WASHINGTON, Sept. 29, 2017 - Republicans released a fiscal 2018 budget resolution that would clear the way for $1.5 trillion in tax cuts while requiring no reduction in farm bill spending. 

The resolution would allow GOP leaders to use the budget reconciliation to pass a tax bill with a simple majority, not the 60 votes normally required to overcome a filibuster. Congressional Republicans joined President Trump this week in proposing tax cuts that include eliminating the estate tax and reducing the top tax rate for farming operations and other small businesses to 25 percent.

“With this budget, the Senate has taken a critical first step to advance a tax overhaul to turn our nation’s economic tide,” said Senate Finance Chairman Orrin Hatch, R-Utah. The resolution would give his committee until Nov. 13 to agree on the details of the tax cut. 

The House is expected to vote next week on its version of the budget resolution that would require $10 billion in cuts to farm bill spending over 10 years while also allowing for tax reform. The cut that the resolution would instruct the House Agriculture Committee to make is intended to come out of the Supplemental Nutrition Assistance Program. The Senate would have to agree to the reduction and and there are no such reconciliatoin instructions to the Senate Agriculture Committee in the Senate resolution.

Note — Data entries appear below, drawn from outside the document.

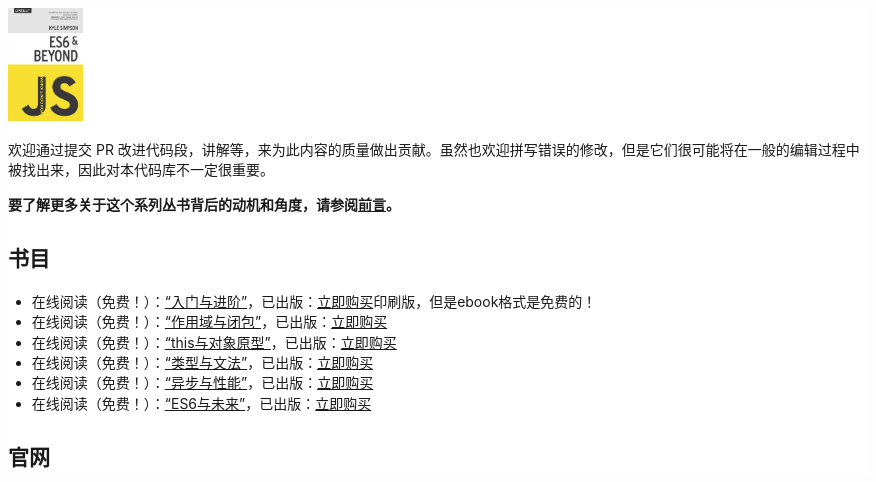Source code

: <a href="http://shop.oreilly.com/product/0636920033769.do"><img src="es6 %26 beyond/cover.jpg" width="75"></a>

欢迎通过提交 PR 改进代码段，讲解等，来为此内容的质量做出贡献。虽然也欢迎拼写错误的修改，但是它们很可能将在一般的编辑过程中被找出来，因此对本代码库不一定很重要。

**要了解更多关于这个系列丛书背后的动机和角度，请参阅[前言](preface.md)。**

## 书目

* 在线阅读（免费！）：[“入门与进阶”](up\%20&\%20going/README.md#you-dont-know-js-up--going)，已出版：[立即购买](http://shop.oreilly.com/product/0636920039303.do)印刷版，但是ebook格式是免费的！
* 在线阅读（免费！）：[“作用域与闭包”](scope\%20&\%20closures/README.md#you-dont-know-js-scope--closures)，已出版：[立即购买](http://shop.oreilly.com/product/0636920026327.do)
* 在线阅读（免费！）：[“this与对象原型”](this\%20&\%20object\%20prototypes/README.md#you-dont-know-js-this--object-prototypes)，已出版：[立即购买](http://shop.oreilly.com/product/0636920033738.do)
* 在线阅读（免费！）：[“类型与文法”](types\%20&\%20grammar/README.md#you-dont-know-js-types--grammar)，已出版：[立即购买](http://shop.oreilly.com/product/0636920033745.do)
* 在线阅读（免费！）：[“异步与性能”](async\%20&\%20performance/README.md#you-dont-know-js-async--performance)，已出版：[立即购买](http://shop.oreilly.com/product/0636920033752.do)
* 在线阅读（免费！）：[“ES6与未来”](es6\%20&\%20beyond/README.md#you-dont-know-js-es6--beyond)，已出版：[立即购买](http://shop.oreilly.com/product/0636920033769.do)

## 官网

The Food Research and Action Center, a group that advocates for federal nutrition programs, on Friday urged supporters to contact House members and urge them to oppose the House resolution because of the SNAP cut. A FRAC alert also said, "Advocates should also keep an eye" on the Senate resolution because the tax cuts would be "tilted to the wealthy at the expense of programs that serve low and moderate income people," said a FRAC alert.

The House Freedom Caucus, a group of the most conservative GOP members, supports the resolution even though some of the lawmakers originally were demanding steeper cuts in SNAP and other social programs. 

In addition to authorizing tax cuts, the Senate version also would direct the Senate Energy and Natural Resources Committee to prepare legislation that would increase federal revenue by $1 billion, which would allow for reopening the Arctic National Wildlife Refuge to oil drilling. 

The Senate resolution includes a procedural provision, a deficit-neutral "reserve fund," that Senate aides said would protect the farm bill from a budget point of order but doesn't provide any additional spending.

Oregon Sen. Ron Wyden, the top Democrat on the Senate Finance Committee, called the budget "a $1.5 trillion-dollar giveaway in tax cuts for the rich that reeks of Republican hypocrisy and flies in the face of fiscal responsibility. These deficit-exploding costs will lead to cuts in Social Security, Medicare and Medicaid, which the president himself campaigned on preserving."